*** Block opens ***

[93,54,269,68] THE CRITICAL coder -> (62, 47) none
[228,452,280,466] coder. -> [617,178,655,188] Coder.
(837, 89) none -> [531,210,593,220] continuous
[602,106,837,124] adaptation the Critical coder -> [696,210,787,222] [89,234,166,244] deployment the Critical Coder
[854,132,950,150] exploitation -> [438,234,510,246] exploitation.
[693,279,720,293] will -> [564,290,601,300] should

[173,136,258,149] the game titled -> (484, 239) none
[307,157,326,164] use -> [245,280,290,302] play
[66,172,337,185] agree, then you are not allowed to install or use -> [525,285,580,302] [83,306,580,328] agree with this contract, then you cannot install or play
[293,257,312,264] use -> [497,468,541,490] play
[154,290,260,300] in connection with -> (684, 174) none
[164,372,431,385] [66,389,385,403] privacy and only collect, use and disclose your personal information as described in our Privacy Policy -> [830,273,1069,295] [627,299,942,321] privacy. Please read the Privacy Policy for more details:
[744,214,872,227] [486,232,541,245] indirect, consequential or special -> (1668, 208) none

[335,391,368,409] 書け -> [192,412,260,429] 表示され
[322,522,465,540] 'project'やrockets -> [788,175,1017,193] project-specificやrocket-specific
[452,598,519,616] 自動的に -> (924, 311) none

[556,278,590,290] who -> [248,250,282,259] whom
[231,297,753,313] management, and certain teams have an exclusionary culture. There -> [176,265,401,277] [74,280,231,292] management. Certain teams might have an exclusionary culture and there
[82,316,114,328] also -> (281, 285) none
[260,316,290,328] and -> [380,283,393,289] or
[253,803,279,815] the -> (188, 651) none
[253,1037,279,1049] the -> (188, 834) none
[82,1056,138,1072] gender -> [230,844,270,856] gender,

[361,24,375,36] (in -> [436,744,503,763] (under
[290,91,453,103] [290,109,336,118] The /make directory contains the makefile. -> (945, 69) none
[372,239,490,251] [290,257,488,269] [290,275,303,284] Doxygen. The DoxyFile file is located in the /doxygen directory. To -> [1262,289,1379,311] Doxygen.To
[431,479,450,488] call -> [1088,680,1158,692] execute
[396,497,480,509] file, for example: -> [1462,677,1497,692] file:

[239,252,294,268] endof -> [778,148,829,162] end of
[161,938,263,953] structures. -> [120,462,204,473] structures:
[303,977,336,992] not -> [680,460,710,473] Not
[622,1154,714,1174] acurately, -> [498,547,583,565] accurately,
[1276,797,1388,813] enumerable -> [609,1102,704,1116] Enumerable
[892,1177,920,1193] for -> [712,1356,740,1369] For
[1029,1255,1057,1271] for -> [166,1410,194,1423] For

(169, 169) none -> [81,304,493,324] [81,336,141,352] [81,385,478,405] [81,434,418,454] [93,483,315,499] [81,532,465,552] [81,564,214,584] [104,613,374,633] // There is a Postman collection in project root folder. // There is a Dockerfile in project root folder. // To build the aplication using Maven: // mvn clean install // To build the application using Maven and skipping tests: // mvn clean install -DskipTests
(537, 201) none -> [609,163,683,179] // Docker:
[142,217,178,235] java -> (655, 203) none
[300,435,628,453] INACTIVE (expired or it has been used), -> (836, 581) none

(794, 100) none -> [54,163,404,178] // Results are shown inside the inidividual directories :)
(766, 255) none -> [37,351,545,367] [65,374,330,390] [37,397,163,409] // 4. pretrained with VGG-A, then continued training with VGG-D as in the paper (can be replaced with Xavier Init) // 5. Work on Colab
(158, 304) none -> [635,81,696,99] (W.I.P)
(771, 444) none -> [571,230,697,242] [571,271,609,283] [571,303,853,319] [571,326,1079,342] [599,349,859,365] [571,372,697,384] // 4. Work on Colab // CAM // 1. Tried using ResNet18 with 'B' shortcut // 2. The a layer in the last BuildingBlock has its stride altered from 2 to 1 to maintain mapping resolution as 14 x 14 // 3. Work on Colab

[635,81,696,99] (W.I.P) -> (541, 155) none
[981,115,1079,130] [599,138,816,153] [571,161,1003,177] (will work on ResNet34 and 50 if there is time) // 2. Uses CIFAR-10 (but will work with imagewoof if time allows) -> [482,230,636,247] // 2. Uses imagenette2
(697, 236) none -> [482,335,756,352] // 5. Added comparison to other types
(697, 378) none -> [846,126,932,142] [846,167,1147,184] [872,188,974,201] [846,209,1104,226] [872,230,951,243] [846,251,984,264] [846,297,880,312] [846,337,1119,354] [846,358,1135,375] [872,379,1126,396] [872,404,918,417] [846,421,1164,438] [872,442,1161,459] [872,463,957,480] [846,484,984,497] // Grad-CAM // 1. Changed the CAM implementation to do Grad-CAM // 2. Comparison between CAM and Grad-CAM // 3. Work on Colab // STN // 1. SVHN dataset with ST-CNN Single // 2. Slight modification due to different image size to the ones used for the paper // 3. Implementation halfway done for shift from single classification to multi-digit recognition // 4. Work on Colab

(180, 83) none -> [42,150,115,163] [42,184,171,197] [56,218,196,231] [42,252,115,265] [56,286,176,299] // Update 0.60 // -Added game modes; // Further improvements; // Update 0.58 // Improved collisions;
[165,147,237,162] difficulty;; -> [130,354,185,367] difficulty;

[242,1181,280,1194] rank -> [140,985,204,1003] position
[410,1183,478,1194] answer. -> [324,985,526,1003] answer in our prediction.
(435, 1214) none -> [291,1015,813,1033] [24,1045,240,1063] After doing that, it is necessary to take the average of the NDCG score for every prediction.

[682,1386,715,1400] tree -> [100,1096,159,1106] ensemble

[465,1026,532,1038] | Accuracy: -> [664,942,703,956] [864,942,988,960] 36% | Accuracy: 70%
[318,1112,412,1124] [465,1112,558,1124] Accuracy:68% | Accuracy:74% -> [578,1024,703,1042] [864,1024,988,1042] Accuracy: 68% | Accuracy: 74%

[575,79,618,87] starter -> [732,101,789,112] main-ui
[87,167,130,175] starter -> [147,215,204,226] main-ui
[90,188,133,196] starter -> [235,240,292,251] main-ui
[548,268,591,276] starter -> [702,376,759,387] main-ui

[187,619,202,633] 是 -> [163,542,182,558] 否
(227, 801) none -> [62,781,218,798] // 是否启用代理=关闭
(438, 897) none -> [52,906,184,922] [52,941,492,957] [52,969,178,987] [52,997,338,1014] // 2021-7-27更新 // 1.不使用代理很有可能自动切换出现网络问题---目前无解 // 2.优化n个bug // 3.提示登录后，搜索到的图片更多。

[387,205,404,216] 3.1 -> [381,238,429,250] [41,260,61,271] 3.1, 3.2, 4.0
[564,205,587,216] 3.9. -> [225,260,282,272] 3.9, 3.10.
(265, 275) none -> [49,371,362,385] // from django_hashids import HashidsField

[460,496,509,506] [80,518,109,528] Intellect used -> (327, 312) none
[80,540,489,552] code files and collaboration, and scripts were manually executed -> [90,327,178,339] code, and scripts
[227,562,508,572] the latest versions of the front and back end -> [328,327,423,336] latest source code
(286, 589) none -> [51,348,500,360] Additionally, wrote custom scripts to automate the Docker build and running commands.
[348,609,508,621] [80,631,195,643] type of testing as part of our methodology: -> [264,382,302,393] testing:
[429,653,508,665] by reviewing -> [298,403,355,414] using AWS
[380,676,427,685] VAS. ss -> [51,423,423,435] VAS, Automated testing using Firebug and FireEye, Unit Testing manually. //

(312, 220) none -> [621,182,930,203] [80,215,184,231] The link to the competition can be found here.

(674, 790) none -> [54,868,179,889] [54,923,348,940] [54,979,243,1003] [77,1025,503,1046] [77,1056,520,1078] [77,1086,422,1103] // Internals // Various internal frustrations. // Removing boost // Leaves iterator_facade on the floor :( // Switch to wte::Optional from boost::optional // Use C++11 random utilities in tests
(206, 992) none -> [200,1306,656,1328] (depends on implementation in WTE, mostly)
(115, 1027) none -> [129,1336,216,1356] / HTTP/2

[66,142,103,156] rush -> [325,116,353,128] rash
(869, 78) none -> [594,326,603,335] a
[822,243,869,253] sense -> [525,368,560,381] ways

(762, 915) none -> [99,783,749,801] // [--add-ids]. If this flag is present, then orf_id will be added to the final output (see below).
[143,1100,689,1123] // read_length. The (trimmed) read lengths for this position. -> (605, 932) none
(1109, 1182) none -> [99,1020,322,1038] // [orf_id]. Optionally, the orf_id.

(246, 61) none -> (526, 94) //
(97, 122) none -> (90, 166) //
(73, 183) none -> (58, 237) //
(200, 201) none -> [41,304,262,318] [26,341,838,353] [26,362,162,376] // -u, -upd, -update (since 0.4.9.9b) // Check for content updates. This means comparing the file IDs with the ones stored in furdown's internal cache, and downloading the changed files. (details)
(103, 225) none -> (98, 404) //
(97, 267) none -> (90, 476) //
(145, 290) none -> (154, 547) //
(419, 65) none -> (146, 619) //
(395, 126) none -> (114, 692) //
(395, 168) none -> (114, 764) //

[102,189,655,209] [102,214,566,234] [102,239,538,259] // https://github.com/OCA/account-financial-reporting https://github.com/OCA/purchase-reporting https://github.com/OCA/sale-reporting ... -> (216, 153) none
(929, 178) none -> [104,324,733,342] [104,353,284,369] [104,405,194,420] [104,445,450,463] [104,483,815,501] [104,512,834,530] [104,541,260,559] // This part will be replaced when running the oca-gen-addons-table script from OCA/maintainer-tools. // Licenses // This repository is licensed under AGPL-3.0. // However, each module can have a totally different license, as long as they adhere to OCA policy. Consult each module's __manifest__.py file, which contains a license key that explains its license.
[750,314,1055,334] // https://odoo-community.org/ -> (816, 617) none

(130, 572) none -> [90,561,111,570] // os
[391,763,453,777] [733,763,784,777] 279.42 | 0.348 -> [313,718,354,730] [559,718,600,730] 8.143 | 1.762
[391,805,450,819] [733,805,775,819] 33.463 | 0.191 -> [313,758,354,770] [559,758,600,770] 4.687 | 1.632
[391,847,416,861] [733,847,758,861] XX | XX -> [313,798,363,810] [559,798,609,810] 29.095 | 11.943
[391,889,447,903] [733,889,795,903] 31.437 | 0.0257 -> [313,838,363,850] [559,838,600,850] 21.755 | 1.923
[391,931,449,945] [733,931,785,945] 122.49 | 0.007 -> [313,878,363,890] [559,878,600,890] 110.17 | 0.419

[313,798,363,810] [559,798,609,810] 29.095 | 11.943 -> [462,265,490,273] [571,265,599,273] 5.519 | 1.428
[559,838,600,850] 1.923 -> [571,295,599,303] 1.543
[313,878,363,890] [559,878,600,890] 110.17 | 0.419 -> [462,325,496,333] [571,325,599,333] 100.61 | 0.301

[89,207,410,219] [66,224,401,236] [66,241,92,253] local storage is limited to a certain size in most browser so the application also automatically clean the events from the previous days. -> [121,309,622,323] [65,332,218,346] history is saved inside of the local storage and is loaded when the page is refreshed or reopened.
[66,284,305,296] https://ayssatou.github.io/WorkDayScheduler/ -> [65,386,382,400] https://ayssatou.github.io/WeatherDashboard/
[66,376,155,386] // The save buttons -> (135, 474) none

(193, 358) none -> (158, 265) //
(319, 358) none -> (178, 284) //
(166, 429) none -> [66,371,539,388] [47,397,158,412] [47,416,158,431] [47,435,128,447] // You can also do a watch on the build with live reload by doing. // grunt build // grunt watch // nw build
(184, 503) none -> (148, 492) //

*** Block closes ***

__PROBLEM__. Could you write out exactly the lines above, starting at the first one and ending with the line that has "[335,391,368,409] 書け ->"?

__OUTPUT OF THE TASK__.
[93,54,269,68] THE CRITICAL coder -> (62, 47) none
[228,452,280,466] coder. -> [617,178,655,188] Coder.
(837, 89) none -> [531,210,593,220] continuous
[602,106,837,124] adaptation the Critical coder -> [696,210,787,222] [89,234,166,244] deployment the Critical Coder
[854,132,950,150] exploitation -> [438,234,510,246] exploitation.
[693,279,720,293] will -> [564,290,601,300] should

[173,136,258,149] the game titled -> (484, 239) none
[307,157,326,164] use -> [245,280,290,302] play
[66,172,337,185] agree, then you are not allowed to install or use -> [525,285,580,302] [83,306,580,328] agree with this contract, then you cannot install or play
[293,257,312,264] use -> [497,468,541,490] play
[154,290,260,300] in connection with -> (684, 174) none
[164,372,431,385] [66,389,385,403] privacy and only collect, use and disclose your personal information as described in our Privacy Policy -> [830,273,1069,295] [627,299,942,321] privacy. Please read the Privacy Policy for more details:
[744,214,872,227] [486,232,541,245] indirect, consequential or special -> (1668, 208) none

[335,391,368,409] 書け -> [192,412,260,429] 表示され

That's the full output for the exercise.